> **Aim of the exercise**: Lines from the one with "http://eprints.whiterose.ac.uk/148481/" through the end of the listing below are to be retyped exactly.

──────── Information given ────────

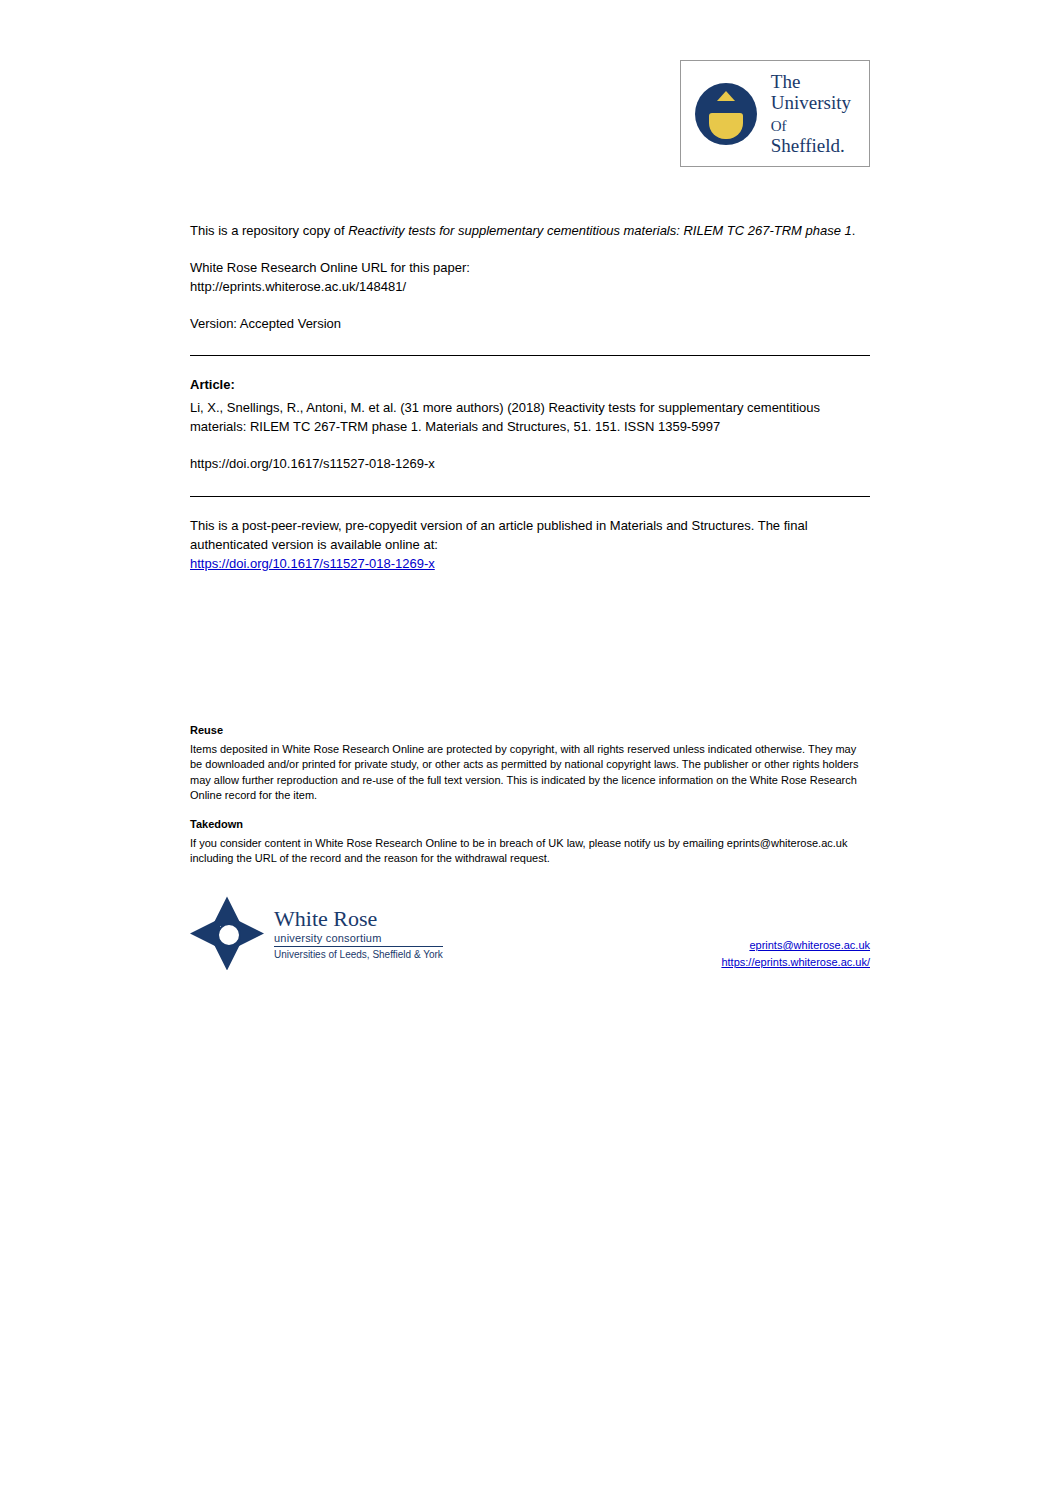UNIVERSITY OF SHEFFIELD
The
University
Of
Sheffield.
This is a repository copy of Reactivity tests for supplementary cementitious materials: RILEM TC 267-TRM phase 1.
White Rose Research Online URL for this paper:
http://eprints.whiterose.ac.uk/148481/
Version: Accepted Version
Article:
Li, X., Snellings, R., Antoni, M. et al. (31 more authors) (2018) Reactivity tests for supplementary cementitious materials: RILEM TC 267-TRM phase 1. Materials and Structures, 51. 151. ISSN 1359-5997
https://doi.org/10.1617/s11527-018-1269-x
This is a post-peer-review, pre-copyedit version of an article published in Materials and Structures. The final authenticated version is available online at:
https://doi.org/10.1617/s11527-018-1269-x
Reuse
Items deposited in White Rose Research Online are protected by copyright, with all rights reserved unless indicated otherwise. They may be downloaded and/or printed for private study, or other acts as permitted by national copyright laws. The publisher or other rights holders may allow further reproduction and re-use of the full text version. This is indicated by the licence information on the White Rose Research Online record for the item.
Takedown
If you consider content in White Rose Research Online to be in breach of UK law, please notify us by emailing eprints@whiterose.ac.uk including the URL of the record and the reason for the withdrawal request.
White Rose
university consortium
Universities of Leeds, Sheffield & York
eprints@whiterose.ac.uk
https://eprints.whiterose.ac.uk/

────────

> **Solution for this task**:
http://eprints.whiterose.ac.uk/148481/
Version: Accepted Version
Article:
Li, X., Snellings, R., Antoni, M. et al. (31 more authors) (2018) Reactivity tests for supplementary cementitious materials: RILEM TC 267-TRM phase 1. Materials and Structures, 51. 151. ISSN 1359-5997
https://doi.org/10.1617/s11527-018-1269-x
This is a post-peer-review, pre-copyedit version of an article published in Materials and Structures. The final authenticated version is available online at:
https://doi.org/10.1617/s11527-018-1269-x
Reuse
Items deposited in White Rose Research Online are protected by copyright, with all rights reserved unless indicated otherwise. They may be downloaded and/or printed for private study, or other acts as permitted by national copyright laws. The publisher or other rights holders may allow further reproduction and re-use of the full text version. This is indicated by the licence information on the White Rose Research Online record for the item.
Takedown
If you consider content in White Rose Research Online to be in breach of UK law, please notify us by emailing eprints@whiterose.ac.uk including the URL of the record and the reason for the withdrawal request.
White Rose
university consortium
Universities of Leeds, Sheffield & York
eprints@whiterose.ac.uk
https://eprints.whiterose.ac.uk/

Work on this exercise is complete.